The use of immunomodulating agents in combination with FAK inhibitors has also gained traction in preclinical settings (Table 2). Several cell surface proteins, such as programmed cell death protein 1 (PD1), programmed death-ligand 1 (PD-L1), and cytotoxic T lymphocyte-associated protein 4 (CTLA4), are known to promote cancer cell survival through evasion of the immune system[60]. A recent study showed that treatment with neutralizing antibodies against PD1 and CTLA4 in combination with a FAK inhibitor significantly reduced pancreatic tumor size and increased survival rates in pancreatic cancer mouse models[30]. Another study demonstrated that PD-L1-neutralizing antibodies in combination with a FAK inhibitor also promoted cytotoxic T cell activation and decreased the number of TNBCs[61]. While cancer cells expressing CD80, the receptor for the T cell inhibitory protein CTLA4, showed remarkable sensitivity to FAK inhibitors, cancer cells with low levels of CD80 were resistant to FAK inhibition[31]. However, combination therapy using a FAK inhibitor and agonistic antibodies against OX-40 or 4-IBB, receptors important for T cell activation, was able to overcome CD80-negative cancer cell insensitivity to FAK inhibition. Taken together, these studies suggest that FAK plays a key role in protecting cancer cells from clearance by the immune system and implicate FAK as an attractive target in immunomodulating dual therapies.

Table 2

Preclinical trials using FAK inhibitors in combination with immunomodulating antibodies.

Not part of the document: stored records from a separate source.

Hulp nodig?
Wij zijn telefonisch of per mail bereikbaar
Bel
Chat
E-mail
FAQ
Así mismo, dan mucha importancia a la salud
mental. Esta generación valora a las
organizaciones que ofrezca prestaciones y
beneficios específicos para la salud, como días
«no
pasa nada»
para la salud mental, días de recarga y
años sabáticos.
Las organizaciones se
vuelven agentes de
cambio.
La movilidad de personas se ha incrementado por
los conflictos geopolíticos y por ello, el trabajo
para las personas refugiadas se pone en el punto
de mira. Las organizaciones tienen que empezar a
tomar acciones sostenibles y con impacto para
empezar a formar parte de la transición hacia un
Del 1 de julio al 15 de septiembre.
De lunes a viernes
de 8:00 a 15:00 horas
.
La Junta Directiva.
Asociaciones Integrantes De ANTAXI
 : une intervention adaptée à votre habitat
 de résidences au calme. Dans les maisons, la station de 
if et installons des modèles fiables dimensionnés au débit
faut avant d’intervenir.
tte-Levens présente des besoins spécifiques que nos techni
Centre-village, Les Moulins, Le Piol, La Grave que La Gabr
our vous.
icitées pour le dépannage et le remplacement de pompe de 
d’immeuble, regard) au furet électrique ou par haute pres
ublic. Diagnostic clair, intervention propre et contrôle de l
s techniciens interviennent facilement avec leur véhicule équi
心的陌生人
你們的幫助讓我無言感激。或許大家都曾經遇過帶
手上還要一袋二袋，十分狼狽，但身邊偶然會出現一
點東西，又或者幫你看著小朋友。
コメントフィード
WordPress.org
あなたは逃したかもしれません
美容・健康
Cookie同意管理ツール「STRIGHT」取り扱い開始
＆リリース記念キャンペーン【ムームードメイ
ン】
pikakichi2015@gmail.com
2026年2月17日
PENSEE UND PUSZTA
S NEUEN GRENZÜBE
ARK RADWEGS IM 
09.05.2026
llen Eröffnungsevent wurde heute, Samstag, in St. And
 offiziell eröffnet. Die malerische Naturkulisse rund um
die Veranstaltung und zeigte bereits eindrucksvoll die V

Cancer	Inhibitor	Target	References
Breast	PF-573228	FAK inhibitor	[61]
	Atezolizumab	Anti-PD-L1 antagonistic antibody
Pancreatic	VS-4718	FAK inhibitor	[30]
	Antagonistic antibodies	Anti-PD1 and Anti-CTLA4
Pancreatic and skin	BI 853520	FAK inhibitor	[31]
	Anti-OX-40 or anti-4-IBB antibodies	CD8+ T cell activator
	Gemcitabine	Blocks DNA replication

Conclusion

The dynamic interplay between tumors and the TME gives rise to a very protumorigenic environment, and tumors and the TME can even influence each other in the development of chemoresistance. Herein, we have outlined several promising studies that have evaluated how FAK plays important roles in both tumors and the TME in promoting tumor progression and chemoresistance. While several clinical phase I and II trials are currently underway using FAK inhibitors in combinatorial therapies, more research needs to be done to better understand how FAK regulates both tumors and the TME. Most FAK inhibitors under development also inhibit proline-rich tyrosine kinase 2 (Pyk2), the only other member of the FAK family. While Pyk2 does have some overlapping functions with FAK and has been investigated in some cancers, including multiple myeloma[62,63], more studies are needed to investigate the role of Pyk2 in both tumors and the TME. Additionally, we have highlighted the growing importance of nuclear FAK in tumor progression and survival and demonstrated that some cancers feature abundant active nuclear FAK, which is not typically observed in other cell types. Despite all the evidence described in this review, the roles of nuclear FAK in tumors and the TME remain elusive. Comprehensive future studies of nuclear FAK function will provide novel knowledge about the importance of the FAK signaling axis in the TME and tumor progression. Clear elucidation of nuclear FAK signaling will identify novel oncogenic and tumorigenic targets of nuclear FAK with the hope of finding novel therapeutic agents. The development of preclinical models to study the role of nuclear FAK and the relationship between tumors and the TME is of immediate need.